Jack McLean
- Full name: John Reginald McLean
- Date of birth: 25 February 1922
- Place of birth: Brisbane, Australia
- Date of death: 24 September 1974 (aged 52)
- Height: 5 ft 11 in (180 cm)
- Weight: 13.2 st (185 lb; 84 kg)
- School: St Laurence's College
- Notable relative(s): Doug McLean Sr (father) Doug McLean Jr (brother) Bill McLean (brother)

Rugby union career
- Position(s): Wing

Provincial / State sides
- Years: Team / Apps / (Points)
- Queensland /  / ()

International career
- Years: Team / Apps / (Points)
- 1946: Australia

= Jack McLean (rugby union, born 1922) =

John Reginald McLean (25 February 1922 – 24 September 1974) was an Australian international rugby union player.

==Biography==
Raised in Brisbane, McLean was the son of Wallabies representative Doug McLean senior. Two of his brothers, Bill and Doug junior, were also capped for the Wallabies. He was educated at St Laurence's College, where he played rugby league. His ironic nickname of "Happy Jack" was coined as he was said to rarely smile.

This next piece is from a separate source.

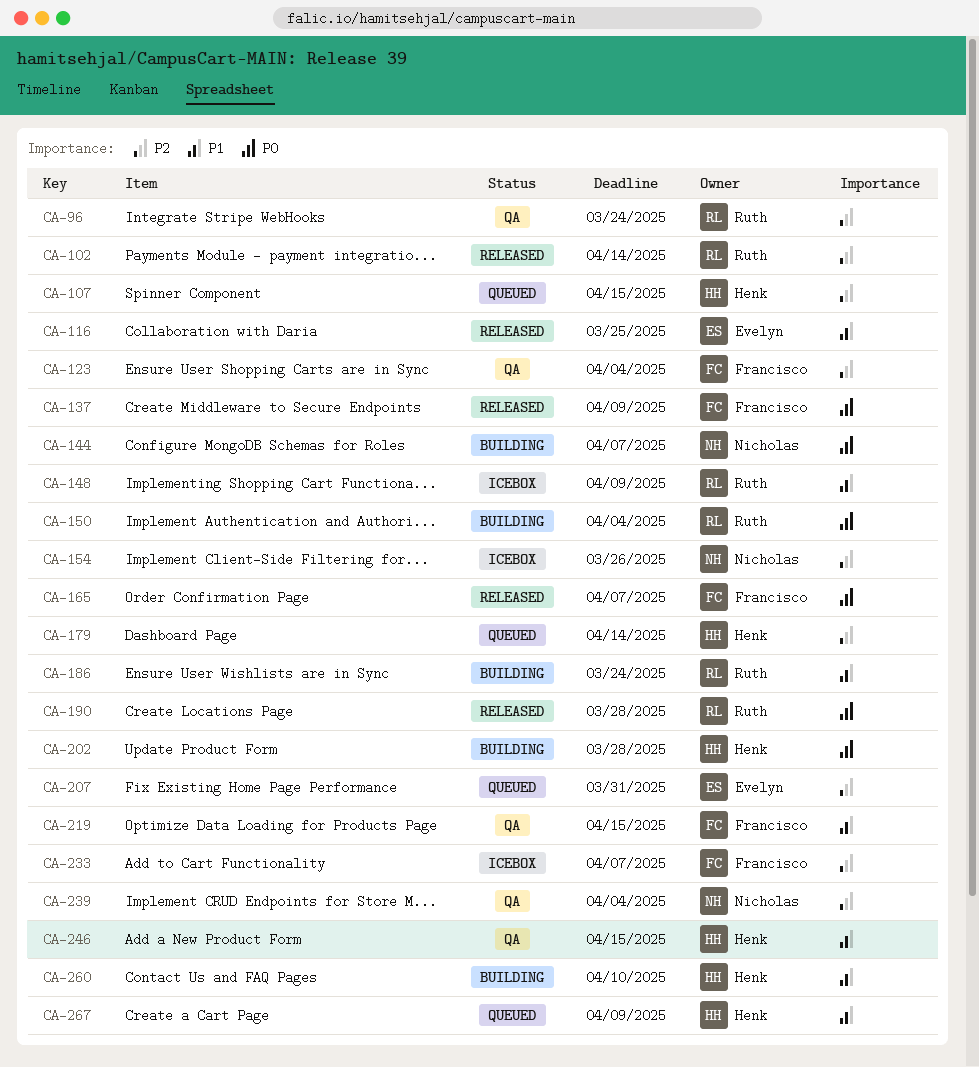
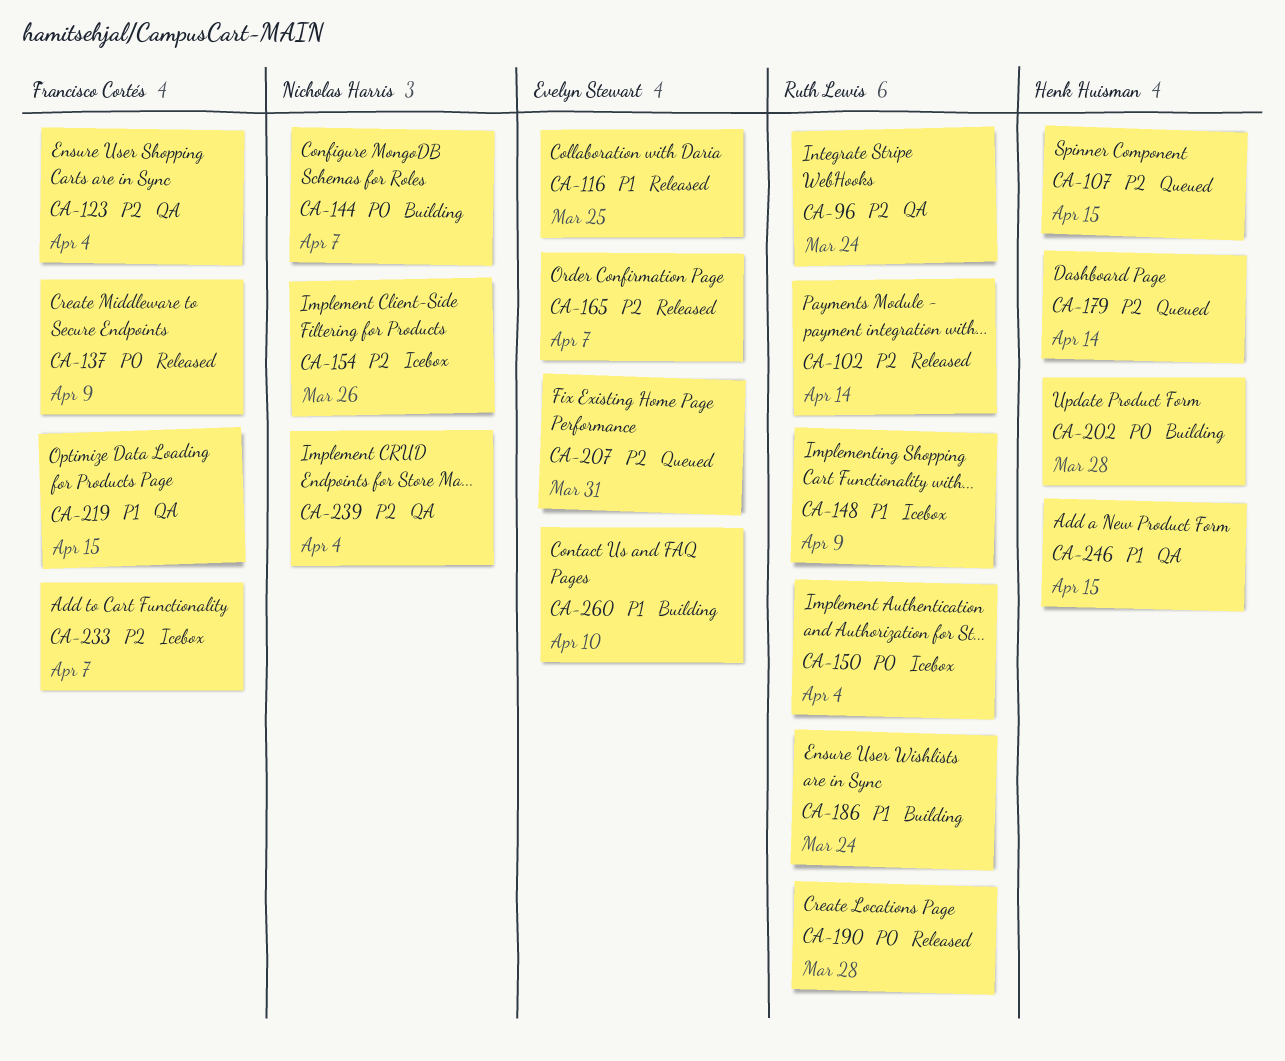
CA-150, status: Building -> Icebox
CA-165, owner: Francisco Cortés -> Evelyn Stewart
CA-165, priority: P0 -> P2
CA-260, owner: Henk Huisman -> Evelyn Stewart
CA-267: present -> none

McLean picked up rugby union after joining GPS Old Boys upon leaving school and became a three–quarter like his father, specialising on the wing. He made his Queensland representative debut in 1941, then was out of rugby for a period when he enlisted with the RAAF in World War II. While based with a squadron in England, McLean resumed rugby playing for the RAAF team. He spent the remainder of his rugby career with heavy padding to his right shoulder, having suffered injuries in a plane crash during his service. In 1946, McLean toured New Zealand with the Wallabies, making a total of six appearances, without featuring against the All Blacks.